Difference listings:

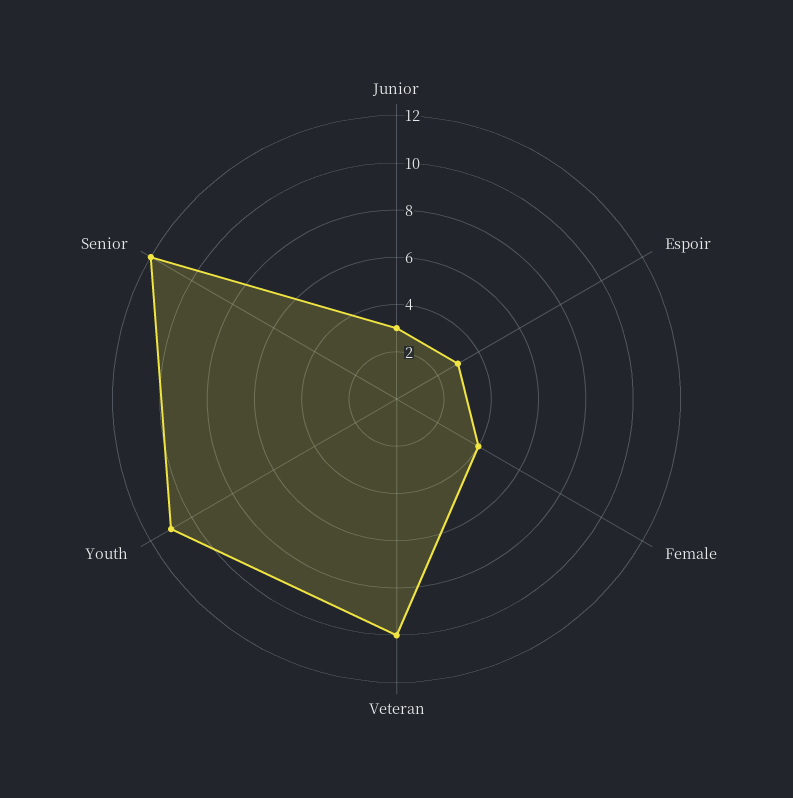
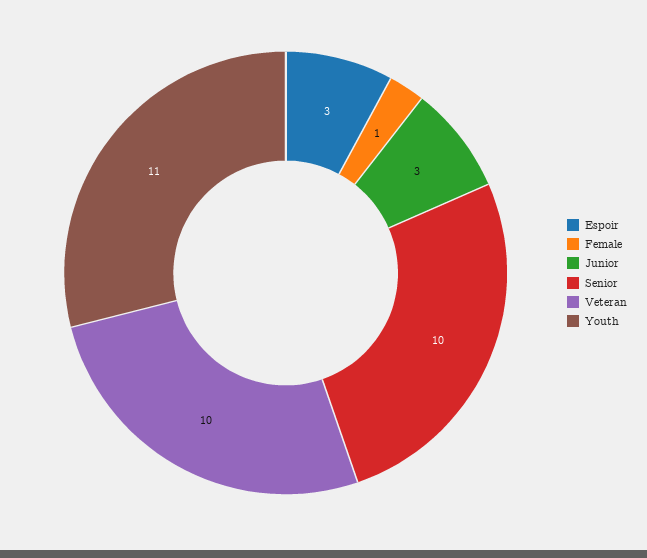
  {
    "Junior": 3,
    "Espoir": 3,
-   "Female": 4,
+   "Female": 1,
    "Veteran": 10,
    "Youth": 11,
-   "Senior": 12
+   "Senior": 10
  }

ASSIGNMENT:
Apart from the pictures, every line of the data above should be given again exactly.

COMPLETED TASK:
  {
    "Junior": 3,
    "Espoir": 3,
-   "Female": 4,
+   "Female": 1,
    "Veteran": 10,
    "Youth": 11,
-   "Senior": 12
+   "Senior": 10
  }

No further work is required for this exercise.